51动漫

51动漫 Official Website

Gangguan Musculoskeletal yang Berkaitan dengan Pekerjaan di Kalangan Profesional Teknologi Informasi

ilustrasi musculoskeletal (foto: MMI)

Work-related musculoskeletal disorders (WMSD) atau gangguan muskuloskeletal yang berkaitan dengan pekerjaan menjadi perhatian yang semakin meningkat di kalangan profesional Teknologi Informasi (TI), terutama akibat penggunaan komputer yang intensif, yang dapat menyebabkan rasa sakit, penurunan mobilitas, dan produktivitas yang lebih rendah. Di Indonesia, penelitian mengenai WMSD dan faktor risikonya masih terbatas, sehingga penting untuk melakukan studi untuk menangani isu kesehatan kerja. Memahami faktor-faktor ini sangat penting untuk pengembangan kebijakan tempat kerja dan perbaikan lingkungan kerja. Studi ini menginvestigasi masalah muskuloskeletal yang terkait dengan penggunaan komputer yang berkepanjangan dan faktor psikososial, dengan tujuan untuk memberikan strategi pengurangan prevalensi WMSD di kalangan pekerja TI.

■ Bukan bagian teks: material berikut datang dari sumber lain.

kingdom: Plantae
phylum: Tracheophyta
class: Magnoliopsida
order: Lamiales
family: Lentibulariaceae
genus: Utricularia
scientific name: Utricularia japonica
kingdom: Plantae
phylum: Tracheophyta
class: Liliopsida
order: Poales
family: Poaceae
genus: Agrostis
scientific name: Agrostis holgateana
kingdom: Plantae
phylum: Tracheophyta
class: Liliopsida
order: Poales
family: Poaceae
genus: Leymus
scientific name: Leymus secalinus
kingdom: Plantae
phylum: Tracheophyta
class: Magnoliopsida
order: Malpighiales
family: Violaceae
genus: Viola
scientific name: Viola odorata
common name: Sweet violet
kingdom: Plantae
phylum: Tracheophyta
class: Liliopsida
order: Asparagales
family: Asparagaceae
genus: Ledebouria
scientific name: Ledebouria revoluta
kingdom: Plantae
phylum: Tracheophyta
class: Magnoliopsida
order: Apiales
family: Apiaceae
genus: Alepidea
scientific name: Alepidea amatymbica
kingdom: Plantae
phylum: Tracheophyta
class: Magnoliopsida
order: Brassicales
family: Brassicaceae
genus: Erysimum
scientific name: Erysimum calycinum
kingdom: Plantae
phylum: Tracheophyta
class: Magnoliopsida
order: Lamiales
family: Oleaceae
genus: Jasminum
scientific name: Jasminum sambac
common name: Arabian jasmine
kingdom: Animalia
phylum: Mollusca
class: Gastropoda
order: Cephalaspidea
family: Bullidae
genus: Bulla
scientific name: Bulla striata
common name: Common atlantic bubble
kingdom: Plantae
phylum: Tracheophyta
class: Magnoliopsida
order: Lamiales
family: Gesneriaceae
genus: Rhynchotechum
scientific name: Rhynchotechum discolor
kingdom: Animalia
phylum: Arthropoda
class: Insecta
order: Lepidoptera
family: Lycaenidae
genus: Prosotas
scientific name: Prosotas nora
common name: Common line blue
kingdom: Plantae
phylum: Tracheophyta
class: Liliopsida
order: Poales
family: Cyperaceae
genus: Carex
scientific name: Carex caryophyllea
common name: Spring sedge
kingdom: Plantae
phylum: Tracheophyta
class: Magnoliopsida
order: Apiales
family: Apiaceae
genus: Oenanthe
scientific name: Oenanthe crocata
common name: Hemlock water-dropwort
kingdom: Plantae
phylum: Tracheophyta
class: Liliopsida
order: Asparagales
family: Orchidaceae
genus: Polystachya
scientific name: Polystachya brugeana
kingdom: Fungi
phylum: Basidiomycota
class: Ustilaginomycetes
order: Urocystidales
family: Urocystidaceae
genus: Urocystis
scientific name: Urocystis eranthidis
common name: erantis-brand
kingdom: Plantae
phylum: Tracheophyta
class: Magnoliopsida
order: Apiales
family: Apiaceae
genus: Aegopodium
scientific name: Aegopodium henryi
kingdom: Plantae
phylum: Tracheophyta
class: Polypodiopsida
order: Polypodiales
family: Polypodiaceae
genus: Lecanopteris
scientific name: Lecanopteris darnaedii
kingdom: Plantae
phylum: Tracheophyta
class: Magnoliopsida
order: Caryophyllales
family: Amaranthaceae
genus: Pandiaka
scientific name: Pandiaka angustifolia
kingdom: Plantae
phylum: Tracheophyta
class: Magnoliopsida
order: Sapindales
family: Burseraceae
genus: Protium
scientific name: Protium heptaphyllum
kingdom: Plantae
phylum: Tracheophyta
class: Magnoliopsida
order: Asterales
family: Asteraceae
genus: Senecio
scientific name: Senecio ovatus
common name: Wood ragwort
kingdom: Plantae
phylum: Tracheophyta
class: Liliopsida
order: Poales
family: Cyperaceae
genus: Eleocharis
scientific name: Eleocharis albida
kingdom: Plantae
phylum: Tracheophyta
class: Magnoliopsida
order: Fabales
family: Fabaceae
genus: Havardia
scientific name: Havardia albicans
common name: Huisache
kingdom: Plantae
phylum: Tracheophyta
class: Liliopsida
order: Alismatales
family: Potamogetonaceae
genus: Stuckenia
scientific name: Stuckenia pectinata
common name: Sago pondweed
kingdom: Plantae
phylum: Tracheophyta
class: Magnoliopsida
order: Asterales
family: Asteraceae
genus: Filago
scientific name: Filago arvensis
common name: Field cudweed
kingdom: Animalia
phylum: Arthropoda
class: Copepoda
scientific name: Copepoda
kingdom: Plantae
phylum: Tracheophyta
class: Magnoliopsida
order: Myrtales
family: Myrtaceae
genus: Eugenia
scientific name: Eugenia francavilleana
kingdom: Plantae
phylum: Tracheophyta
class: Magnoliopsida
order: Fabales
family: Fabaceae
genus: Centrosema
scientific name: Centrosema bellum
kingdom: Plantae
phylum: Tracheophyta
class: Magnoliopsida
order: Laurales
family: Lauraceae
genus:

Studi ini dilakukan dari Desember 2022 hingga Februari 2023, melibatkan 150 profesional TI di Jawa Timur, Indonesia. Penelitian ini menilai prevalensi WMSD melalui kuesioner seperti Cornell Musculoskeletal Discomfort Questionnaires (CMDQ) dan Job Content Questionnaire (JCQ). Partisipan dipilih berdasarkan penggunaan komputer mereka, dengan analisis terhadap faktor-faktor kunci seperti postur, jam kerja, olahraga, dan elemen psikososial. Persetujuan etis dan persetujuan informasi telah diperoleh untuk menjaga kerahasiaan. Studi ini bertujuan untuk mengeksplorasi faktor risiko dan memberikan wawasan untuk perbaikan kesehatan kerja di kalangan profesional TI.

Hasil penelitian menunjukkan bahwa nyeri leher adalah masalah yang paling umum, dengan tingkat rasa sakit rata-rata 7 dari 10, terutama disebabkan oleh posisi leher yang statis selama waktu layar yang berkepanjangan. Nyeri punggung bawah dan bahu juga sering terjadi, terkait dengan postur duduk yang buruk dan duduk terlalu lama. Faktor lain, seperti tinggi monitor dan penggunaan komputer yang berkepanjangan, ditemukan meningkatkan risiko ketidaknyamanan. Pekerja shift malam yang menunjukkan kepadatan tulang lebih rendah juga diidentifikasi berisiko terhadap WMSD. Studi ini menemukan bahwa periode kerja yang lebih lama terkait dengan risiko WMSD di tangan dan pergelangan tangan yang lebih rendah, menunjukkan adaptasi terhadap beban psikologis di tempat kerja. Faktor psikologis, seperti stres kerja, sangat terkait dengan risiko WMSD. Penelitian ini menekankan bahwa WMSD memiliki penyebab multifaktorial, termasuk stres fisik, tuntutan pekerjaan, dan waktu pemulihan yang tidak memadai, semuanya berkontribusi pada perkembangan gangguan ini.

Partisipan penelitian berusia relatif muda dengan pengalaman kerja yang singkat, yang mungkin mempengaruhi temuan terkait risiko WMSD. Meskipun pengalaman kerja yang lebih lama tampaknya mengurangi risiko cedera pergelangan tangan, distribusi usia dan pengalaman yang lebih luas dapat menjelaskan hubungan ini lebih jelas. Penelitian ini fokus pada faktor terkait tempat kerja, menemukan bahwa ketidaknyamanan leher adalah masalah yang paling umum, diikuti oleh nyeri punggung bawah dan bahu. Elemen ergonomis seperti durasi penggunaan layar dan lebar kursi terkait dengan WMSD seluruh tubuh, sementara faktor seperti shift malam dan periode kerja mempengaruhi masalah tangan dan pergelangan tangan. Penelitian di masa depan sebaiknya mencakup faktor psikososial untuk pemahaman yang lebih komprehensif.

Reference
Prasetya, T. A. E., Samad, N. I. A., Rahmania, A., Arifah, D. A., Rahma, R. A. A., & Mamun, A. Al. (2024). Workstation Risk Factors for Work-related Musculoskeletal Disorders Among IT Professionals in Indonesia. Journal of Preventive Medicine and Public Health.